Comme dans tous les métiers, les enseignants se heurtent à des dilemmes de travail
qui imposent des choix immédiats. Si l’expérience permet d’en résoudre certains,
les empêchements se multiplient avec les réformes. Le professionnel s’épuise à bien faire
son travail quand ce n’est plus possible. Cette « crise de réalisation du travail »
se retourne contre lui et le métier. Depuis 2001, Danielle Ruelland et Jean-Luc Roger(1) mènent une recherche avec des enseignants. Danielle Ruelland(2) nous présente
une expérience avec des professeurs de mathématiques à Besançon, témoignage original
du rôle du collectif pour reprendre en main le métier.
◗ Ecole Emancipée : Comment ces collectifs se sont-ils constitués ?
Danielle Ruelland : Les enseignants du premier collectif désiraient réfléchir sur ce qu’ils ne parvenaient plus, ou pas, à faire afin de (re)trouver le sens du métier. Le « rapport » entre leur investissement et le résultat en terme de réussite des élèves était décevant, les menaçant d’une usure précoce. Ils avaient beaucoup de mal à mobiliser en mathématiques des élèves issus de populations en difficulté. Les ressources manquaient face à ces situations usantes. Les conseils de classe ou réunions d’équipe pédagogique, les renvoyaient à eux-mêmes : « débrouillez-vous ».
◗ EE : Pourquoi ces collectifs, au départ constitués dans le cadre d’une recherche, continuent d’exister depuis onze ans ?
D. R. : Au delà des trois ans prévus, ils ressentaient un puissant besoin de continuer le travail sur le travail, puisant des ressources pour enseigner, mettre à leur main les réformes ou les « transgresser » collectivement, sans culpabilité. L’envie de faire partager leur expérience, de développer le métier les a amené à élargir leur activité dans des actions de formation, de tutorat de stagiaire ou de professionnel-intervenant dans d’autres collectifs.
◗ EE : Peux-tu expliquer ce processus de développement, de déplacement lié à la controverse collective ?
D. R. : La perte de sens, le sentiment d’inefficacité, la solitude les ont incités à entrer dans la démarche. Taire les empêchements, les chocs affectifs est pesant. Au fil des échanges, ils s’aperçoivent que le métier va au-delà d’eux-mêmes, est difficile pour tous, résultat de ce qu’on fait et qu’on nous impose de faire.
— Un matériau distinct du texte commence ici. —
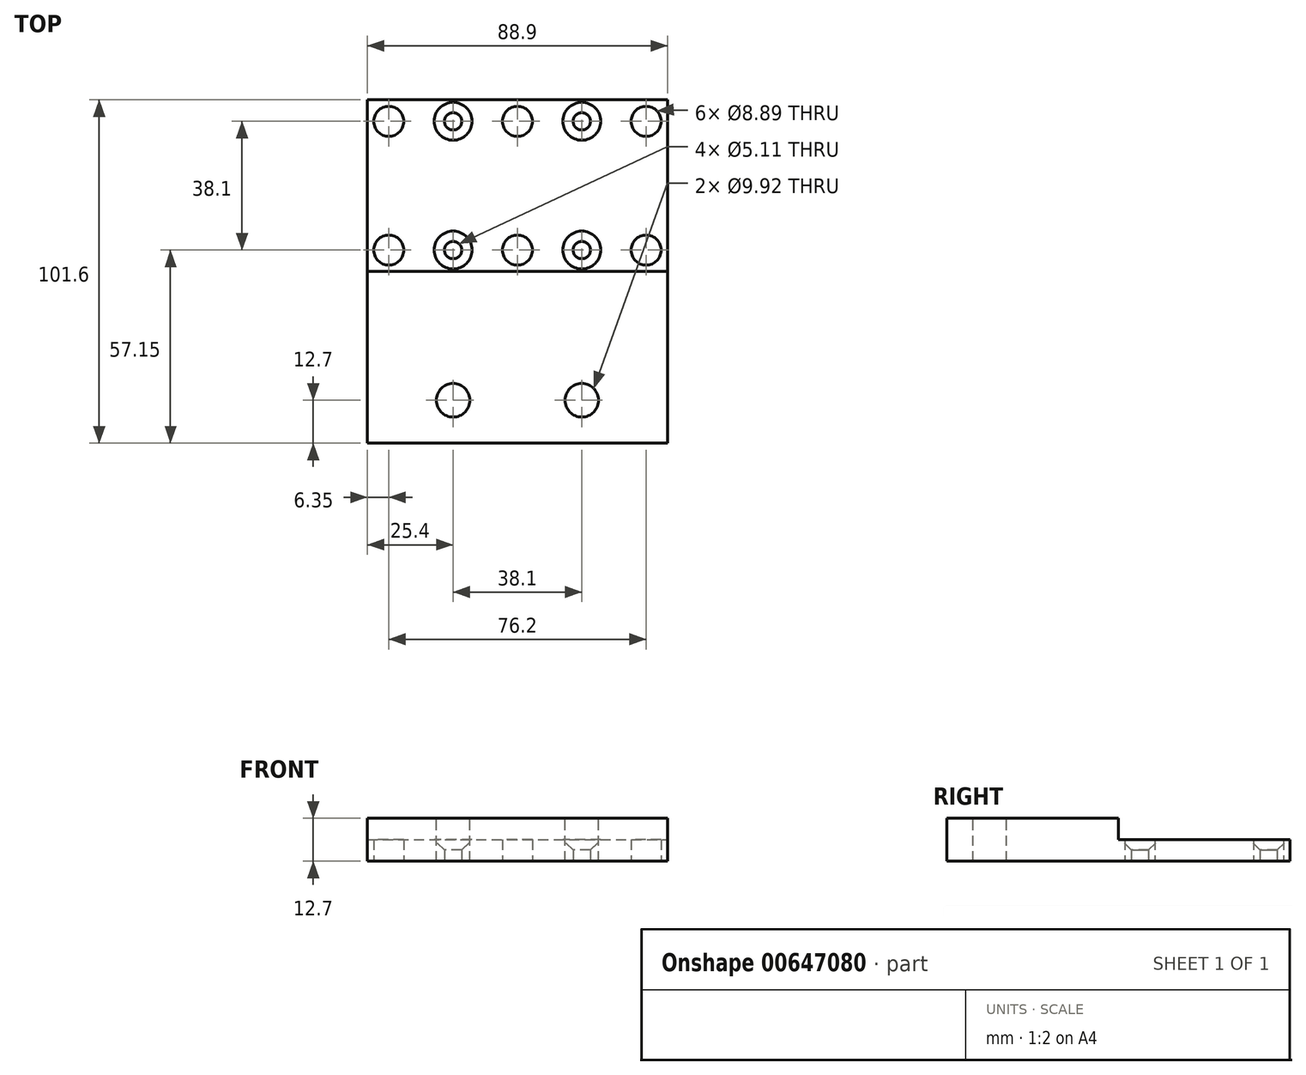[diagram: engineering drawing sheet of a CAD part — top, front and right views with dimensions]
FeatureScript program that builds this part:
annotation { "Feature Type Name" : "Feature", "Feature Type Description" : "" }
export const myFeature = defineFeature(function(context is Context, id is Id, definition is map)
    precondition{}
    {
        {
            var Q0;
            Q0=qCreatedBy(makeId("Top.planeOp"),FACE);
            var sketch = newSketch(context, id + "F0", { "sketchPlane" : qUnion([Q0])});
            skLineSegment(sketch, "E0.bottom", {"start": v(-44.45, 50.8) * mm, "end": v(44.45, 50.8) * mm});
            skLineSegment(sketch, "E0.top", {"start": v(-44.45, -50.8) * mm, "end": v(44.45, -50.8) * mm});
            skLineSegment(sketch, "E0.left", {"start": v(-44.45, 50.8) * mm, "end": v(-44.45, -50.8) * mm});
            skLineSegment(sketch, "E0.right", {"start": v(44.45, 50.8) * mm, "end": v(44.45, -50.8) * mm});
            skPoint(sketch, "E1", {"position": v(-44.45, 0) * mm});
            skPoint(sketch, "E2", {"position": v(0, 50.8) * mm});
            skCircle(sketch, "E3", {"center": v(-38.1, 44.45) * mm, "radius": 4.45 * mm});
            skCircle(sketch, "E4", {"center": v(0, 44.45) * mm, "radius": 4.45 * mm});
            skCircle(sketch, "E5", {"center": v(38.1, 44.45) * mm, "radius": 4.45 * mm});
            skCircle(sketch, "E6", {"center": v(-38.1, 6.35) * mm, "radius": 4.45 * mm});
            skCircle(sketch, "E7", {"center": v(0, 6.35) * mm, "radius": 4.45 * mm});
            skCircle(sketch, "E8", {"center": v(38.1, 6.35) * mm, "radius": 4.45 * mm});
            skLineSegment(sketch, "E9", {"start": v(19.05, 50.8) * mm, "end": v(19.05, 0) * mm, "construction": true});
            skLineSegment(sketch, "E10", {"start": v(-19.05, 50.8) * mm, "end": v(-19.05, 0) * mm, "construction": true});
            skCircle(sketch, "E11", {"center": v(19.05, 44.45) * mm, "radius": 2.55 * mm});
            skCircle(sketch, "E12", {"center": v(19.05, 6.35) * mm, "radius": 2.55 * mm});
            skCircle(sketch, "E13", {"center": v(-19.05, 6.35) * mm, "radius": 2.55 * mm});
            skCircle(sketch, "E14", {"center": v(-19.05, 44.45) * mm, "radius": 2.55 * mm});
            skSolve(sketch);
        }
        {
            var Q0;
            Q0 = qSketchRegion(id + "F0", true);
            extrude(context, id + "F1", {"entities" : qUnion([Q0]), "depth" : 6.35 * mm, "offsetDistance" : 25.4 * mm});
        }
        {
            var Q0;
            Q0=makeQuery(id+"F1.opExtrude","CAP_FACE",FACE,{"disambiguationData":[OSD([sQuery(id+"F0.wireOp",EDGE,"E0.bottom"),sQuery(id+"F0.wireOp",EDGE,"E0.top"),sQuery(id+"F0.wireOp",EDGE,"E0.left"),sQuery(id+"F0.wireOp",EDGE,"E0.right"),sQuery(id+"F0.wireOp",EDGE,"E3"),sQuery(id+"F0.wireOp",EDGE,"E4"),sQuery(id+"F0.wireOp",EDGE,"E5"),sQuery(id+"F0.wireOp",EDGE,"E6"),sQuery(id+"F0.wireOp",EDGE,"E7"),sQuery(id+"F0.wireOp",EDGE,"E8"),sQuery(id+"F0.wireOp",EDGE,"E11"),sQuery(id+"F0.wireOp",EDGE,"E12"),sQuery(id+"F0.wireOp",EDGE,"E13"),sQuery(id+"F0.wireOp",EDGE,"E14")])],"isStart":false});
            var sketch = newSketch(context, id + "F2", { "sketchPlane" : qUnion([Q0])});
            skLineSegment(sketch, "E15.bottom", {"start": v(-44.45, 0) * mm, "end": v(44.45, 0) * mm});
            skLineSegment(sketch, "E15.top", {"start": v(-44.45, -50.8) * mm, "end": v(44.45, -50.8) * mm});
            skLineSegment(sketch, "E15.left", {"start": v(-44.45, 0) * mm, "end": v(-44.45, -50.8) * mm});
            skLineSegment(sketch, "E15.right", {"start": v(44.45, 0) * mm, "end": v(44.45, -50.8) * mm});
            skSolve(sketch);
        }
        {
            var Q0;
            Q0 = qSketchRegion(id + "F2", true);
            extrude(context, id + "F3", {"entities" : qUnion([Q0]), "operationType" : NewBodyOperationType.ADD, "depth" : 6.35 * mm, "offsetDistance" : 25.4 * mm});
        }
        {
            var Q0;
            Q0=makeQuery(id+"F3.opExtrude","CAP_FACE",FACE,{"disambiguationData":[OSD([sQuery(id+"F2.wireOp",EDGE,"E15.bottom"),sQuery(id+"F2.wireOp",EDGE,"E15.top"),sQuery(id+"F2.wireOp",EDGE,"E15.left"),sQuery(id+"F2.wireOp",EDGE,"E15.right")])],"isStart":false});
            var sketch = newSketch(context, id + "F4", { "sketchPlane" : qUnion([Q0])});
            skLineSegment(sketch, "E16", {"start": v(0, 0) * mm, "end": v(0, -50.8) * mm, "construction": true});
            skPoint(sketch, "E17.centerSnap0", {"position": v(0, -25.4) * mm});
            skCircle(sketch, "E18", {"center": v(-19.05, -38.1) * mm, "radius": 4.96 * mm});
            skCircle(sketch, "E19", {"center": v(19.05, -38.1) * mm, "radius": 4.96 * mm});
            skSolve(sketch);
        }
        {
            var Q0;
            Q0 = qSketchRegion(id + "F4", true);
            extrude(context, id + "F5", {"entities" : qUnion([Q0]), "operationType" : NewBodyOperationType.REMOVE, "oppositeDirection" : true, "depth" : 25.4 * mm, "offsetDistance" : 25.4 * mm});
        }
        {
            var Q0;
            Q0=makeQuery(id+"F1.opExtrude","CAP_EDGE",EDGE,{"disambiguationData":[OSD([sQuery(id+"F0.wireOp",EDGE,"E14")])],"isStart":false});
            var Q1;
            Q1=makeQuery(id+"F1.opExtrude","CAP_EDGE",EDGE,{"disambiguationData":[OSD([sQuery(id+"F0.wireOp",EDGE,"E11")])],"isStart":false});
            var Q2;
            Q2=makeQuery(id+"F1.opExtrude","CAP_EDGE",EDGE,{"disambiguationData":[OSD([sQuery(id+"F0.wireOp",EDGE,"E12")])],"isStart":false});
            var Q3;
            Q3=makeQuery(id+"F1.opExtrude","CAP_EDGE",EDGE,{"disambiguationData":[OSD([sQuery(id+"F0.wireOp",EDGE,"E13")])],"isStart":false});
            chamfer(context, id + "F6", {"entities" : qUnion([Q0, Q1, Q2, Q3]), "width" : 3.05 * mm, "tangentPropagation" : true});
        }
    });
Avec la Clinique de l’Activité, ils découvrent l’ampleur du métier, s’en imprègnent. « Cela déplace ce qui les mobilise » : par rapport à eux, l’administration, les collègues, l’inspection. Avec la conscience que ce sont eux qui font, ils re-situent des responsabilités, non plus tournées vers eux mais qui les associent à leurs collègues.
◗ EE : Vous êtes aujourd’hui engagés dans une nouvelle étape. Qu’en est-il ?
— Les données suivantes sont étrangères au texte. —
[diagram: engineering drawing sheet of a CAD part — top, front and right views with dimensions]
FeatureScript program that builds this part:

D. R. : Ce travail, avec les IREM, ne peut se faire qu’après l’étape précédente. L’expérience se focalise sur le processus d’apprentissage d’un objet mathématique nouveau dans le programme : la proportionnalité en sixième, les fonctions en troisième… L’objectif est de leur donner accès à l’activité des élèves. Le dispositif est double. Le professeur, filmé lors du cours d’introduction, enchaîne ensuite auto-confrontations simple et croisée. Puis, cinq à six élèves, filmés durant une résolution d’exercices, débattent pour élaborer les consignes nécessaires au clinicien pour résoudre ces exercices. Cela donne accès à la manière de faire, de dire, de chercher, de se tromper des élèves, à ce qui échappe à l’enseignant : des blocages sur des choses qui lui semblent évidentes. Et cela fait ressource. Le professeur peut présenter et concevoir autrement les notions et les exercices mais aussi mettre à distance critique la recherche en didactique. Ils ne formulent pas ce dernier point explicitement. Mais, mener une démarche réflexive sur l’élaboration des chercheurs, leur permet d’en faire quelque chose. ●
Entretien réalisé par Céline Boudie
1) Roger J.-L., (2007) Refaire son métier, Toulouse, Eres.
2) Ruelland D. Equipe de Psychologie du Travail
et de Clinique de l’Activité ( CRTD-CNAM).